start

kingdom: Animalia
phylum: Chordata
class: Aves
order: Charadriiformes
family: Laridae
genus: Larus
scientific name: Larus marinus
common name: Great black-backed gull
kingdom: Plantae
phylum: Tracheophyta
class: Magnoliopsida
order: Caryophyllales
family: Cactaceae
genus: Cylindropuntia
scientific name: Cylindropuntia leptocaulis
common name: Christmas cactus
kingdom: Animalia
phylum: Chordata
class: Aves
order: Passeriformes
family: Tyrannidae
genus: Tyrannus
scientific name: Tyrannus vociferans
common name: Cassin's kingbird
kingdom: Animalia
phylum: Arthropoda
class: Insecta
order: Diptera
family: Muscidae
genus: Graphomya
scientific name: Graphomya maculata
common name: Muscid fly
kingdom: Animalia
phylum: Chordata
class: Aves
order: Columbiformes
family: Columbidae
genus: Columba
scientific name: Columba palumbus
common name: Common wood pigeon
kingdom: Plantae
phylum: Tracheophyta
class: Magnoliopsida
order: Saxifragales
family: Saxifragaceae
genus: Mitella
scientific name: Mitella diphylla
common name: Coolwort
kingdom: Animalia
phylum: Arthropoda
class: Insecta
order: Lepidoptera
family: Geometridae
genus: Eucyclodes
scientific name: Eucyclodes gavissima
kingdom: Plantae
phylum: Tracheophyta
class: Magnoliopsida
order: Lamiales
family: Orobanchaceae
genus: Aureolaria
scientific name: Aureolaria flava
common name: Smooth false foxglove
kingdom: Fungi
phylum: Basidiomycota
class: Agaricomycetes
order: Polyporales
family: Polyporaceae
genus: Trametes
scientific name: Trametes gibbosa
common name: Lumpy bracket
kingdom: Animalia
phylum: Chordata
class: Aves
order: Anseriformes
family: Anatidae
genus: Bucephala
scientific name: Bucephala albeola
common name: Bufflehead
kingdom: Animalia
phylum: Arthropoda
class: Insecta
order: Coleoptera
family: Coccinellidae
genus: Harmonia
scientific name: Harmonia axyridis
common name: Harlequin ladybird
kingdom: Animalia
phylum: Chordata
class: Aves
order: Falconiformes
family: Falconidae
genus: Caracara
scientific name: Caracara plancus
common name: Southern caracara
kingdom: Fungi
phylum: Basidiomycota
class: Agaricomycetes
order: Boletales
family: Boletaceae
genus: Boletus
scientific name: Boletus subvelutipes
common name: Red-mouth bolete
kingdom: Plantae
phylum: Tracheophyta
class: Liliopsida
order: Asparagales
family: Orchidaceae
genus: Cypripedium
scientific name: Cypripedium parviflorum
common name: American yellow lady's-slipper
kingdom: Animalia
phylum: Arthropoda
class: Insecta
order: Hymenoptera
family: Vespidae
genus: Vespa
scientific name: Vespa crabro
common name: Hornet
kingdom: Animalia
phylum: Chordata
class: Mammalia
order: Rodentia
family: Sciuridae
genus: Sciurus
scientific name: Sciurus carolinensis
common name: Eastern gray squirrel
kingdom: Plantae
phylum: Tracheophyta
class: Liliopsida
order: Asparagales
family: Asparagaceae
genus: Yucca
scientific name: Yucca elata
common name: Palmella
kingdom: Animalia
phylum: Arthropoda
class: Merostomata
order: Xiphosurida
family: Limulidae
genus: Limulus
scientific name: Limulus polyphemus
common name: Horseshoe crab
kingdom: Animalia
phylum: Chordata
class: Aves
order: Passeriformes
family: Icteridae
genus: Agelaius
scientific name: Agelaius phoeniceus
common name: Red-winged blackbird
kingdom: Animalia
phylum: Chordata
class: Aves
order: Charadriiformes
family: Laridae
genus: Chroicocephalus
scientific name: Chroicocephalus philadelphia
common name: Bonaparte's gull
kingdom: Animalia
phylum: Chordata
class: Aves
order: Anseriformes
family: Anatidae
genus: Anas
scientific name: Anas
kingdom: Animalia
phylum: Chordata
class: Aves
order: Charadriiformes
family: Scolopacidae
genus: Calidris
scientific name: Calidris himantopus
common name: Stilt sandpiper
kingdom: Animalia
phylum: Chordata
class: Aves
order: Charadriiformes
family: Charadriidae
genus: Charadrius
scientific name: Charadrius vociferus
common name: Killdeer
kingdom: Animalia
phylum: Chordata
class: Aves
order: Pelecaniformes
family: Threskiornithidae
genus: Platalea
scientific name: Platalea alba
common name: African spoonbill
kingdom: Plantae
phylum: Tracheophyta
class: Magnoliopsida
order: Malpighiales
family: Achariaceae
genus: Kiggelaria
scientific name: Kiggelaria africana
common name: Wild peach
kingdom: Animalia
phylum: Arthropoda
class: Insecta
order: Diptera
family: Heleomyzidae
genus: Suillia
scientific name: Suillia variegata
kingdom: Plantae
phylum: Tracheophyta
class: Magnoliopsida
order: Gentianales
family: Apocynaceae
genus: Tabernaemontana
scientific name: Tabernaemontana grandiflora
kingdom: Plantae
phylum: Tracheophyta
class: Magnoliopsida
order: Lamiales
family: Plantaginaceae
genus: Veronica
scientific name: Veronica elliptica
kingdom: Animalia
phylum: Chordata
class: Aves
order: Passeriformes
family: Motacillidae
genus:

end

- [Task goal]
Write out the listing above word for word, starting with its first line and going on through the line with "genus: Boletus", including that line.

- [Solution below]
kingdom: Animalia
phylum: Chordata
class: Aves
order: Charadriiformes
family: Laridae
genus: Larus
scientific name: Larus marinus
common name: Great black-backed gull
kingdom: Plantae
phylum: Tracheophyta
class: Magnoliopsida
order: Caryophyllales
family: Cactaceae
genus: Cylindropuntia
scientific name: Cylindropuntia leptocaulis
common name: Christmas cactus
kingdom: Animalia
phylum: Chordata
class: Aves
order: Passeriformes
family: Tyrannidae
genus: Tyrannus
scientific name: Tyrannus vociferans
common name: Cassin's kingbird
kingdom: Animalia
phylum: Arthropoda
class: Insecta
order: Diptera
family: Muscidae
genus: Graphomya
scientific name: Graphomya maculata
common name: Muscid fly
kingdom: Animalia
phylum: Chordata
class: Aves
order: Columbiformes
family: Columbidae
genus: Columba
scientific name: Columba palumbus
common name: Common wood pigeon
kingdom: Plantae
phylum: Tracheophyta
class: Magnoliopsida
order: Saxifragales
family: Saxifragaceae
genus: Mitella
scientific name: Mitella diphylla
common name: Coolwort
kingdom: Animalia
phylum: Arthropoda
class: Insecta
order: Lepidoptera
family: Geometridae
genus: Eucyclodes
scientific name: Eucyclodes gavissima
kingdom: Plantae
phylum: Tracheophyta
class: Magnoliopsida
order: Lamiales
family: Orobanchaceae
genus: Aureolaria
scientific name: Aureolaria flava
common name: Smooth false foxglove
kingdom: Fungi
phylum: Basidiomycota
class: Agaricomycetes
order: Polyporales
family: Polyporaceae
genus: Trametes
scientific name: Trametes gibbosa
common name: Lumpy bracket
kingdom: Animalia
phylum: Chordata
class: Aves
order: Anseriformes
family: Anatidae
genus: Bucephala
scientific name: Bucephala albeola
common name: Bufflehead
kingdom: Animalia
phylum: Arthropoda
class: Insecta
order: Coleoptera
family: Coccinellidae
genus: Harmonia
scientific name: Harmonia axyridis
common name: Harlequin ladybird
kingdom: Animalia
phylum: Chordata
class: Aves
order: Falconiformes
family: Falconidae
genus: Caracara
scientific name: Caracara plancus
common name: Southern caracara
kingdom: Fungi
phylum: Basidiomycota
class: Agaricomycetes
order: Boletales
family: Boletaceae
genus: Boletus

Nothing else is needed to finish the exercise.